2023/10/15 のログ
ご案内:「メグメール(喜びヶ原)洞窟」にアレハンドラ・アルディオーラさんが現れました。
アレハンドラ・アルディオーラ > 街道から幾分か外れた洞窟の入り口。大きな荷車が1台、どぉんと置かれていた。
荷車に積まれているものは、野営の道具が幾らかと──金属鉱石がゴロゴロと。
一見すればただの鉄鉱石なのだが、僅かに魔力を帯びたそれは、例えるなら磁石に晒され続けた金属。
どうやらこの洞窟の地下に、先史文明の魔導機械が埋まっているらしい。
それが放つ魔力を長く浴び続けた鉄鉱石が魔力を帯び、また魔力の伝導性も高まっている──という訳らしい。
その性質の分だけ、ただの鉄よりも重宝されるし高く売れる。
採集箇所さえ知っていれば、華々しくはないが堅実な稼ぎではある──

「ちょっと……取り過ぎたわ……!」

──その少女冒険者は、欲張った自分を少しだけ悔やんでいた。
探索の途中、ほぼ手付かずの坑道を見つけ、急いで荷車とピッケルを確保してきて。
喜び勇んで採掘すること半日。
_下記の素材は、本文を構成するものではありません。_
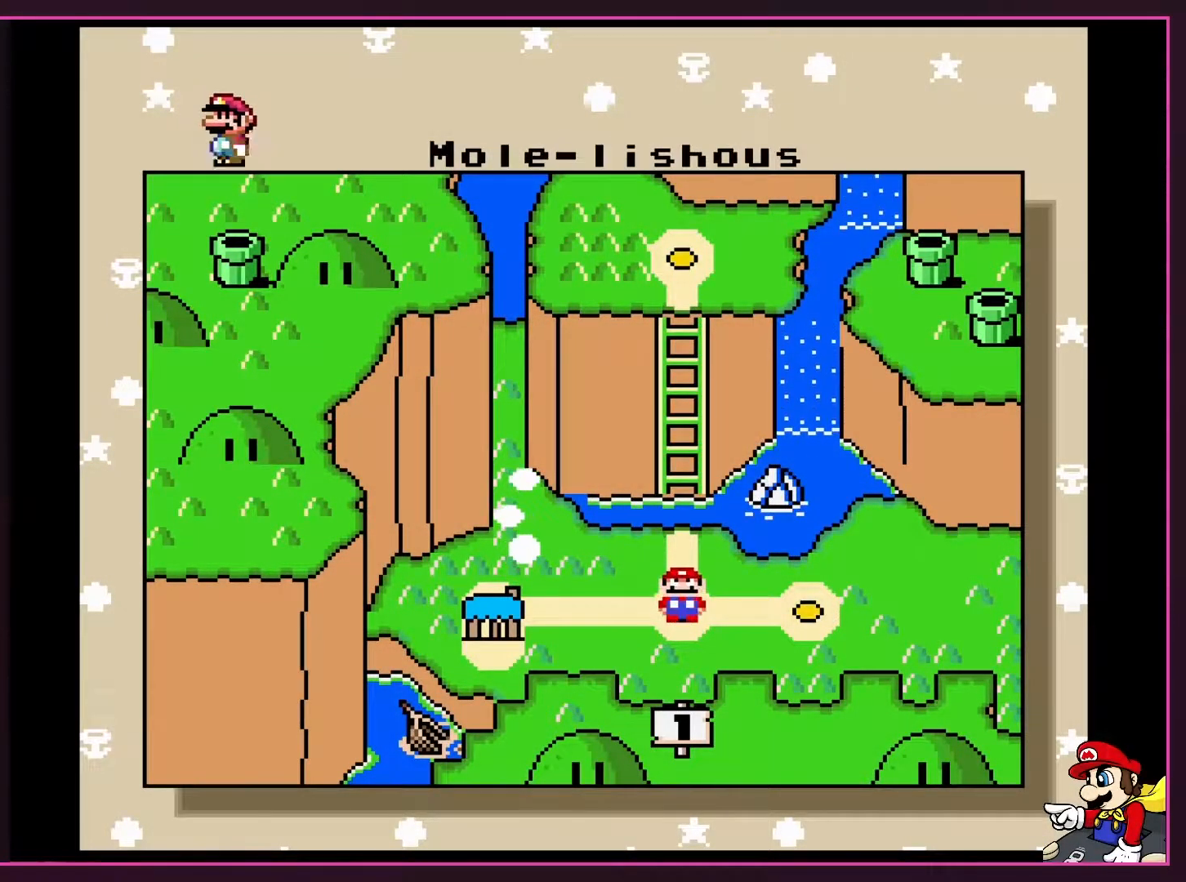
{"buttons": [], "events": []}
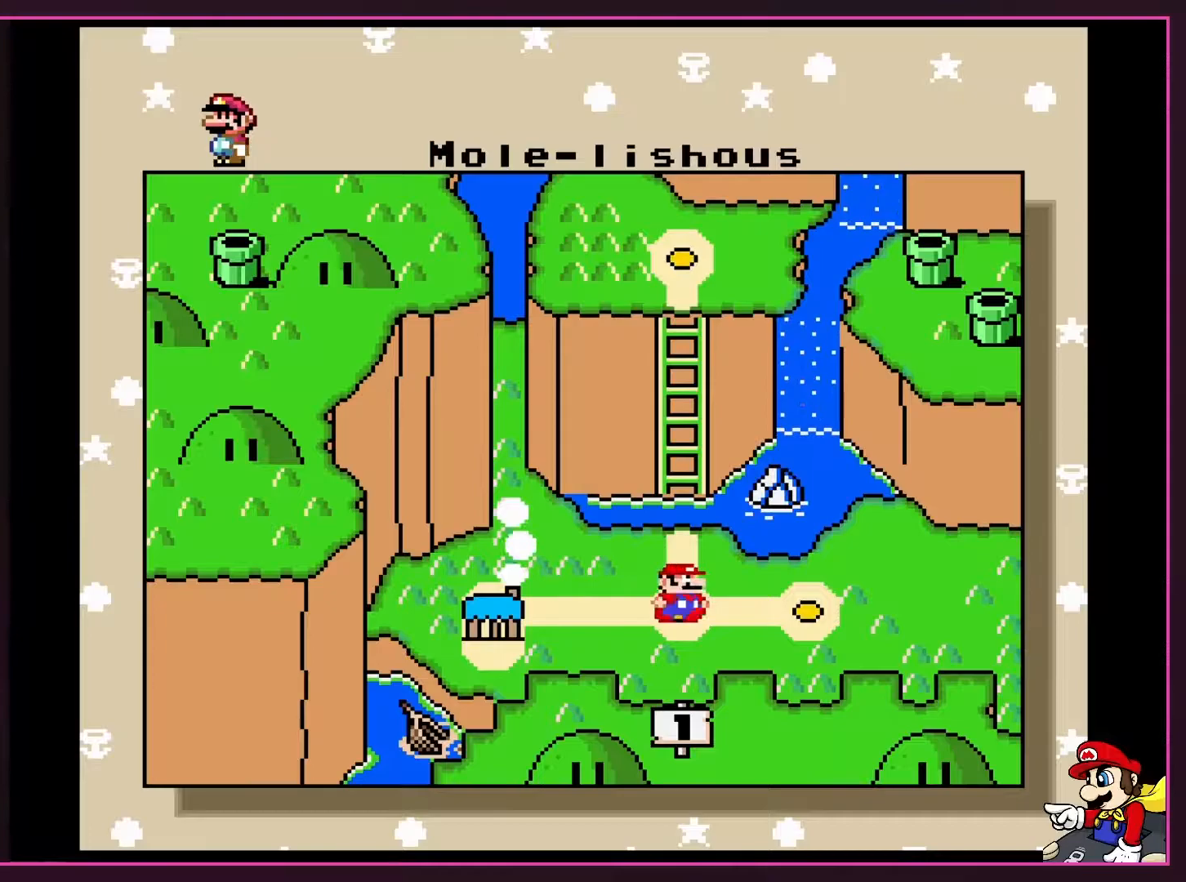
{"buttons": [], "events": [[33, "DPAD_RIGHT", "down"], [167, "DPAD_RIGHT", "up"]]}
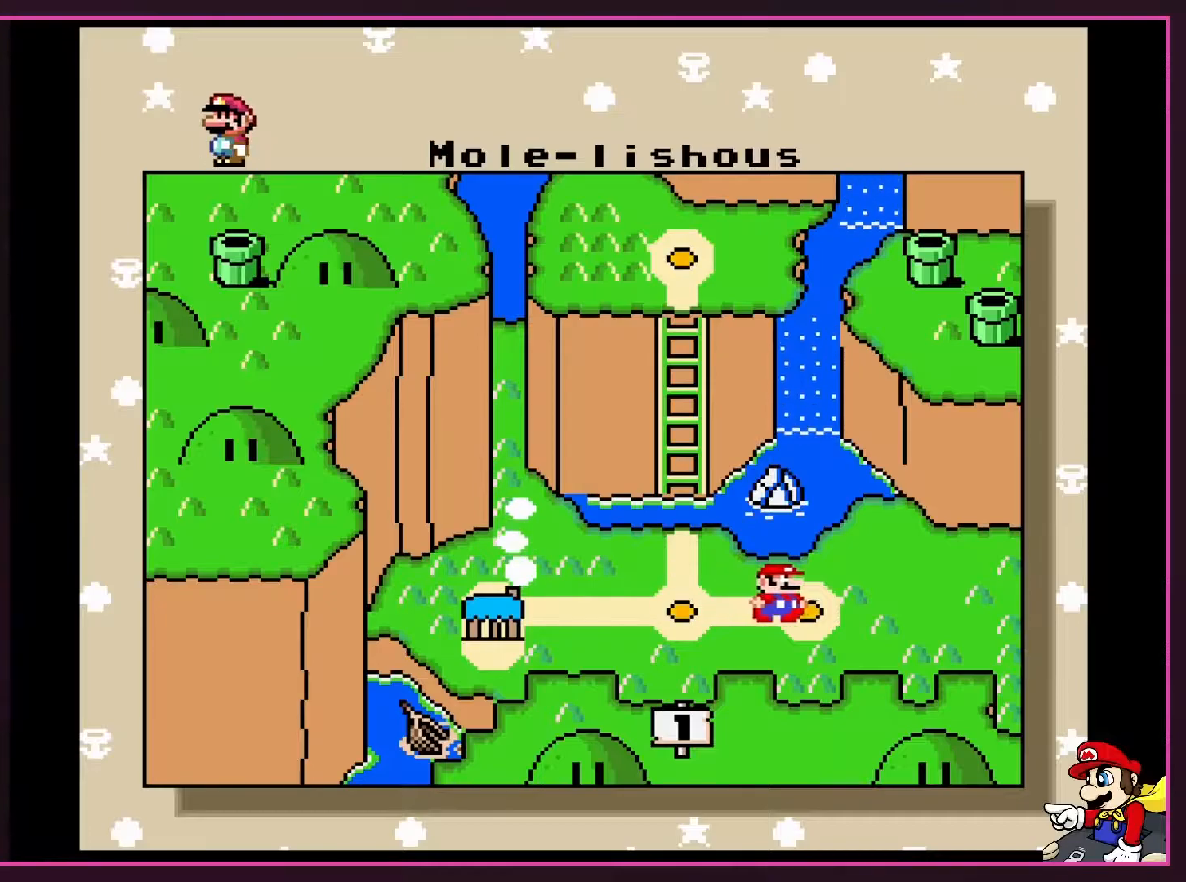
{"buttons": [], "events": []}
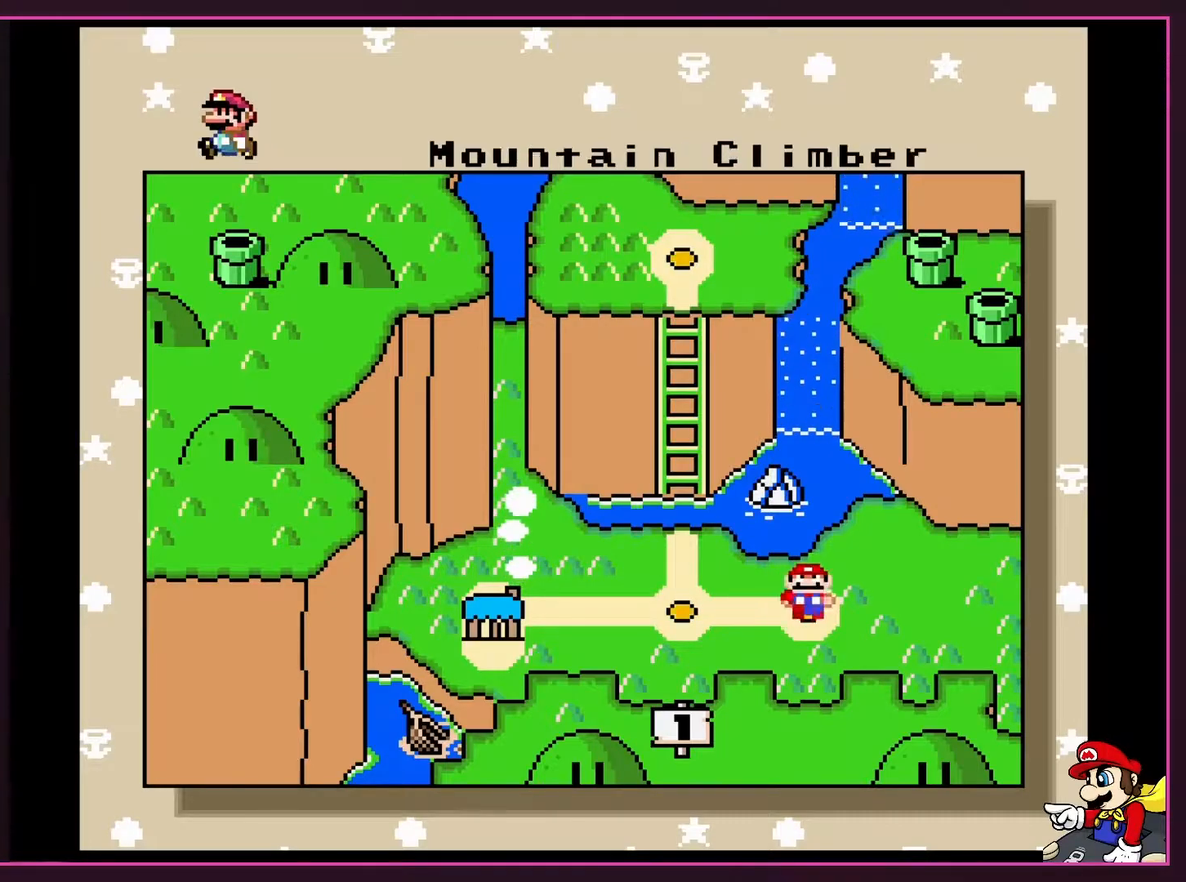
{"buttons": [], "events": []}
荷車に積み上がる程度の量を確保できた。
さて。問題はこれから、これをどうやって金銭に換えるかだ。
近くの村まで運べば、ギルド絡みの店がある。多少の手数料は差し引かれても、真っ当な金は手に入るが──
この重量物を、ひとりで引きずっていく?

「だってしかたないじゃない……宝の山に見えたんだもの……。
 ……どうしたもんかしら、これ。置いていきたくはないし」

採掘労働で額に浮かんだ汗を、袖で拭って空を仰ぐ。
あまり長時間悩んでいるわけにもいかない。さすがに夜の街道を、こんな大荷物を引いて歩きたくはない。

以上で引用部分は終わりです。